RECORDS FOR THIS TASK —

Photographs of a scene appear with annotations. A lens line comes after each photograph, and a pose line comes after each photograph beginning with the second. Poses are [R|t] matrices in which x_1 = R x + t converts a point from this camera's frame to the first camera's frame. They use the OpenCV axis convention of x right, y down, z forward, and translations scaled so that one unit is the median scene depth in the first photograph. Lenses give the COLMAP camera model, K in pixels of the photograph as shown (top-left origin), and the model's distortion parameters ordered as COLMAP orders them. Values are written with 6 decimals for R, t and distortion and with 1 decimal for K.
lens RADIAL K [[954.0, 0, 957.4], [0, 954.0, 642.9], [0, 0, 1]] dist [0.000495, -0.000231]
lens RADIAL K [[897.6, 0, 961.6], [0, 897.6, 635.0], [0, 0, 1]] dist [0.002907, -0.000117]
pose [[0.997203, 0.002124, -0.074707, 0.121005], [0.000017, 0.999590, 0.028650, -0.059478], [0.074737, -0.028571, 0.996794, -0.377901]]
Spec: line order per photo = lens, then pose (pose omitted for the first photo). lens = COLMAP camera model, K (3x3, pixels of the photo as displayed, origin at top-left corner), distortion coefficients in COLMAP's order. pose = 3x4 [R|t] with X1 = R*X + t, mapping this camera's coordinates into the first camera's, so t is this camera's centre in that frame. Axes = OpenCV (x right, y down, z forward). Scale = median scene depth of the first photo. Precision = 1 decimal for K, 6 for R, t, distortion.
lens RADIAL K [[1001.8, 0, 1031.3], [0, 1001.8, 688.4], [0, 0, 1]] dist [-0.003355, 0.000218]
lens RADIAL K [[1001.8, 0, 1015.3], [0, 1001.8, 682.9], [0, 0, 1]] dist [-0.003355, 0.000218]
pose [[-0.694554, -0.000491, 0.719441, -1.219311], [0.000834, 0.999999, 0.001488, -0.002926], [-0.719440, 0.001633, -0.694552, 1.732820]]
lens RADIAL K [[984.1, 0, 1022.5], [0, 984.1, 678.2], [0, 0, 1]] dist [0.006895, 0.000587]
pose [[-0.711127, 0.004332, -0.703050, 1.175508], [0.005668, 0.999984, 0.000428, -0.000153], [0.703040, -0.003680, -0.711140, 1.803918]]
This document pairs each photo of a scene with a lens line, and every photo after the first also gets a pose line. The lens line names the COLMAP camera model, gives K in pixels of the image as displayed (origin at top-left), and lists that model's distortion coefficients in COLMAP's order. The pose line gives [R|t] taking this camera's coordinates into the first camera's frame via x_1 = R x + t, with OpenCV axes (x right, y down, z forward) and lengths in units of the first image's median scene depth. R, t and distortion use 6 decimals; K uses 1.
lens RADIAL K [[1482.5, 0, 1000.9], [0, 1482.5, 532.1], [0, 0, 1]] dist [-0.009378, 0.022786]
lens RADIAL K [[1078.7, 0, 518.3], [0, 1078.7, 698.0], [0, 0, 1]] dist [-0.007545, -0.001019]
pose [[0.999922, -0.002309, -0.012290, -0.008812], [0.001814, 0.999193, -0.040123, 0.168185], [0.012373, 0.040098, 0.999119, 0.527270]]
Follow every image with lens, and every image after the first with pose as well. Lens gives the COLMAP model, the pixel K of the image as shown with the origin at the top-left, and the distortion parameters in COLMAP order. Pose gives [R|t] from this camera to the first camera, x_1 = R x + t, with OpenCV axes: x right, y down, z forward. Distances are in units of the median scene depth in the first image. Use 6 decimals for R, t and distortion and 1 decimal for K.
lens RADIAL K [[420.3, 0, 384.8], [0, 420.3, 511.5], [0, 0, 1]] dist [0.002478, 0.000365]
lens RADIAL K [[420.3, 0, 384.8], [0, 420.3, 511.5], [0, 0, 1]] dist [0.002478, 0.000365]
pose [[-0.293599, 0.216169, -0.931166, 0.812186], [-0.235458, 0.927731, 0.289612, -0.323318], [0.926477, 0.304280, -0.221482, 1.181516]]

TASK BRIEF —
Output all of the data again, exactly.

OUTPUT BELOW —
Photographs of a scene appear with annotations. A lens line comes after each photograph, and a pose line comes after each photograph beginning with the second. Poses are [R|t] matrices in which x_1 = R x + t converts a point from this camera's frame to the first camera's frame. They use the OpenCV axis convention of x right, y down, z forward, and translations scaled so that one unit is the median scene depth in the first photograph. Lenses give the COLMAP camera model, K in pixels of the photograph as shown (top-left origin), and the model's distortion parameters ordered as COLMAP orders them. Values are written with 6 decimals for R, t and distortion and with 1 decimal for K.
lens RADIAL K [[954.0, 0, 957.4], [0, 954.0, 642.9], [0, 0, 1]] dist [0.000495, -0.000231]
lens RADIAL K [[897.6, 0, 961.6], [0, 897.6, 635.0], [0, 0, 1]] dist [0.002907, -0.000117]
pose [[0.997203, 0.002124, -0.074707, 0.121005], [0.000017, 0.999590, 0.028650, -0.059478], [0.074737, -0.028571, 0.996794, -0.377901]]
Spec: line order per photo = lens, then pose (pose omitted for the first photo). lens = COLMAP camera model, K (3x3, pixels of the photo as displayed, origin at top-left corner), distortion coefficients in COLMAP's order. pose = 3x4 [R|t] with X1 = R*X + t, mapping this camera's coordinates into the first camera's, so t is this camera's centre in that frame. Axes = OpenCV (x right, y down, z forward). Scale = median scene depth of the first photo. Precision = 1 decimal for K, 6 for R, t, distortion.
lens RADIAL K [[1001.8, 0, 1031.3], [0, 1001.8, 688.4], [0, 0, 1]] dist [-0.003355, 0.000218]
lens RADIAL K [[1001.8, 0, 1015.3], [0, 1001.8, 682.9], [0, 0, 1]] dist [-0.003355, 0.000218]
pose [[-0.694554, -0.000491, 0.719441, -1.219311], [0.000834, 0.999999, 0.001488, -0.002926], [-0.719440, 0.001633, -0.694552, 1.732820]]
lens RADIAL K [[984.1, 0, 1022.5], [0, 984.1, 678.2], [0, 0, 1]] dist [0.006895, 0.000587]
pose [[-0.711127, 0.004332, -0.703050, 1.175508], [0.005668, 0.999984, 0.000428, -0.000153], [0.703040, -0.003680, -0.711140, 1.803918]]
This document pairs each photo of a scene with a lens line, and every photo after the first also gets a pose line. The lens line names the COLMAP camera model, gives K in pixels of the image as displayed (origin at top-left), and lists that model's distortion coefficients in COLMAP's order. The pose line gives [R|t] taking this camera's coordinates into the first camera's frame via x_1 = R x + t, with OpenCV axes (x right, y down, z forward) and lengths in units of the first image's median scene depth. R, t and distortion use 6 decimals; K uses 1.
lens RADIAL K [[1482.5, 0, 1000.9], [0, 1482.5, 532.1], [0, 0, 1]] dist [-0.009378, 0.022786]
lens RADIAL K [[1078.7, 0, 518.3], [0, 1078.7, 698.0], [0, 0, 1]] dist [-0.007545, -0.001019]
pose [[0.999922, -0.002309, -0.012290, -0.008812], [0.001814, 0.999193, -0.040123, 0.168185], [0.012373, 0.040098, 0.999119, 0.527270]]
Follow every image with lens, and every image after the first with pose as well. Lens gives the COLMAP model, the pixel K of the image as shown with the origin at the top-left, and the distortion parameters in COLMAP order. Pose gives [R|t] from this camera to the first camera, x_1 = R x + t, with OpenCV axes: x right, y down, z forward. Distances are in units of the median scene depth in the first image. Use 6 decimals for R, t and distortion and 1 decimal for K.
lens RADIAL K [[420.3, 0, 384.8], [0, 420.3, 511.5], [0, 0, 1]] dist [0.002478, 0.000365]
lens RADIAL K [[420.3, 0, 384.8], [0, 420.3, 511.5], [0, 0, 1]] dist [0.002478, 0.000365]
pose [[-0.293599, 0.216169, -0.931166, 0.812186], [-0.235458, 0.927731, 0.289612, -0.323318], [0.926477, 0.304280, -0.221482, 1.181516]]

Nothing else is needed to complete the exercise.